Saved entries

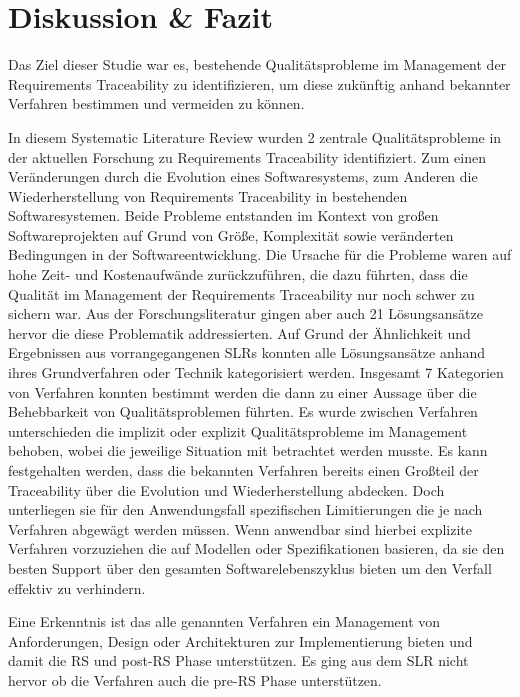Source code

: \section{Diskussion \& Fazit}
\label{sec:DiskussionFazit}

Das Ziel dieser Studie war es, bestehende Qualitätsprobleme im Management der Requirements Traceability zu identifizieren, um diese zukünftig anhand bekannter Verfahren bestimmen und vermeiden zu können.

In diesem Systematic Literature Review wurden 2 zentrale Qualitätsprobleme in der aktuellen Forschung zu Requirements Traceability identifiziert. Zum einen Veränderungen durch die Evolution eines Softwaresystems, zum Anderen die Wiederherstellung von Requirements Traceability in bestehenden Softwaresystemen. Beide Probleme entstanden im Kontext von großen Softwareprojekten auf Grund von Größe, Komplexität sowie veränderten Bedingungen in der Softwareentwicklung. Die Ursache für die Probleme waren auf hohe Zeit- und Kostenaufwände zurückzuführen, die dazu führten, dass die Qualität im Management der Requirements Traceability nur noch schwer zu sichern war. Aus der Forschungsliteratur gingen aber auch 21 Lösungsansätze hervor die diese Problematik addressierten. Auf Grund der Ähnlichkeit und Ergebnissen aus vorrangegangenen SLRs konnten alle Lösungsansätze anhand ihres Grundverfahren oder Technik kategorisiert werden. Insgesamt 7 Kategorien von Verfahren konnten bestimmt werden die dann zu einer Aussage über die Behebbarkeit von Qualitätsproblemen führten. Es wurde zwischen Verfahren unterschieden die implizit oder explizit Qualitätsprobleme im Management behoben, wobei die jeweilige Situation mit betrachtet werden musste. Es kann festgehalten werden, dass die bekannten Verfahren bereits einen Großteil der Traceability über die Evolution und Wiederherstellung abdecken. Doch unterliegen sie für den Anwendungsfall spezifischen Limitierungen die je nach Verfahren abgewägt werden müssen. Wenn anwendbar sind hierbei explizite Verfahren vorzuziehen die auf Modellen oder Spezifikationen basieren, da sie den besten Support über den gesamten Softwarelebenszyklus bieten um den Verfall effektiv zu verhindern. 

Eine Erkenntnis ist das alle genannten Verfahren ein Management von Anforderungen, Design oder Architekturen zur Implementierung bieten und damit die RS und post-RS Phase unterstützen. Es ging aus dem SLR nicht hervor ob die Verfahren auch die pre-RS Phase unterstützen.


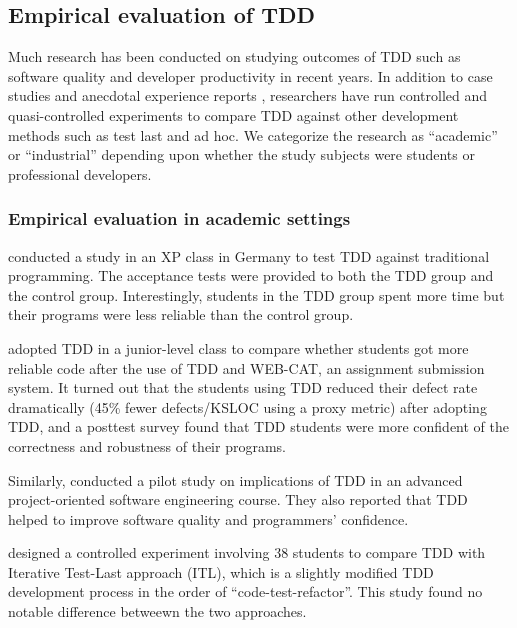 \documentclass[smallextended]{svjour3}     %
\begin{document}
\subsection{Empirical evaluation of TDD}
\label{sec:related-empirical}

Much research has been conducted on studying outcomes of TDD
such as software quality and developer productivity in recent years. In
addition to case studies and anecdotal experience reports 
\citep{George:04,Maximilien:03,Williams:03,Kaufmann:03,Edwards:04,Bhat:06,Damm:06,Sanchez:07,Janzen:08},
researchers have run controlled and quasi-controlled experiments
\citep{Muller:02,Matjaz:03,Erdogmus:05,Janzen:08,Madeyski:07,Siniaalto:07,Gupta:07} to compare TDD against other
development methods such as test last and ad hoc. We categorize the
research as ``academic'' or ``industrial'' depending upon whether the study
subjects were students or professional developers.

\subsubsection{Empirical evaluation in academic settings}

\cite{Muller:02} conducted a study in an XP class in
Germany to test TDD against traditional programming.  The acceptance tests
were provided to both the TDD group and the control group. Interestingly,
students in the TDD group spent more time but their programs were less
reliable than the control group.

\cite{Edwards:04} adopted TDD in a junior-level class to compare
whether students got more reliable code after the use of TDD and WEB-CAT,
an assignment submission system. It turned out that the students using TDD
reduced their defect rate dramatically (45\% fewer defects/KSLOC using a
proxy metric) after adopting TDD, and a posttest survey found that TDD
students were more confident of the correctness and robustness of their
programs.

Similarly, \cite{Kaufmann:03} conducted a pilot study
on implications of TDD in an advanced project-oriented software engineering
course. They also reported that TDD helped to improve software quality and
programmers' confidence.

\cite{Matjaz:03} designed a controlled experiment involving 38 students to compare TDD with
Iterative Test-Last approach (ITL), which is a slightly modified TDD
development process in the order of ``code-test-refactor''.  This study
found no notable difference betweewn the two approaches.
\end{document}
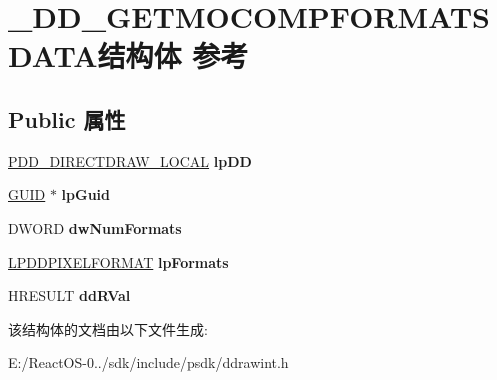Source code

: \hypertarget{struct___d_d___g_e_t_m_o_c_o_m_p_f_o_r_m_a_t_s_d_a_t_a}{}\section{\+\_\+\+D\+D\+\_\+\+G\+E\+T\+M\+O\+C\+O\+M\+P\+F\+O\+R\+M\+A\+T\+S\+D\+A\+T\+A结构体 参考}
\label{struct___d_d___g_e_t_m_o_c_o_m_p_f_o_r_m_a_t_s_d_a_t_a}
\subsection*{Public 属性}
\begin{DoxyCompactItemize}
\item 
\mbox{\label{struct___d_d___g_e_t_m_o_c_o_m_p_f_o_r_m_a_t_s_d_a_t_a_a402b9050dc2da9aefe03d0b314b0cc09}} 
\hyperlink{struct___d_d___d_i_r_e_c_t_d_r_a_w___l_o_c_a_l}{P\+D\+D\+\_\+\+D\+I\+R\+E\+C\+T\+D\+R\+A\+W\+\_\+\+L\+O\+C\+AL} {\bfseries lp\+DD}
\item 
\mbox{\label{struct___d_d___g_e_t_m_o_c_o_m_p_f_o_r_m_a_t_s_d_a_t_a_aceefcda494ee0cc016387813c81631b1}} 
\hyperlink{interface_g_u_i_d}{G\+U\+ID} $\ast$ {\bfseries lp\+Guid}
\item 
\mbox{\label{struct___d_d___g_e_t_m_o_c_o_m_p_f_o_r_m_a_t_s_d_a_t_a_a70ebf6451a764ca2b2ef5f2df9188250}} 
D\+W\+O\+RD {\bfseries dw\+Num\+Formats}
\item 
\mbox{\label{struct___d_d___g_e_t_m_o_c_o_m_p_f_o_r_m_a_t_s_d_a_t_a_aaaad26d6e9bcb313806108f57e8e9b82}} 
\hyperlink{interfacevoid}{L\+P\+D\+D\+P\+I\+X\+E\+L\+F\+O\+R\+M\+AT} {\bfseries lp\+Formats}
\item 
\mbox{\label{struct___d_d___g_e_t_m_o_c_o_m_p_f_o_r_m_a_t_s_d_a_t_a_a5dd83981781c26de38222aa17c93776b}} 
H\+R\+E\+S\+U\+LT {\bfseries dd\+R\+Val}
\end{DoxyCompactItemize}


该结构体的文档由以下文件生成\+:\begin{DoxyCompactItemize}
\item 
E\+:/\+React\+O\+S-\/0../sdk/include/psdk/ddrawint.\+h\end{DoxyCompactItemize}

• **What this task involves**: Starting from the records above, filter out all lines except those containing the word "academic".

• **Output below**:
research as ``academic'' or ``industrial'' depending upon whether the study
\subsubsection{Empirical evaluation in academic settings}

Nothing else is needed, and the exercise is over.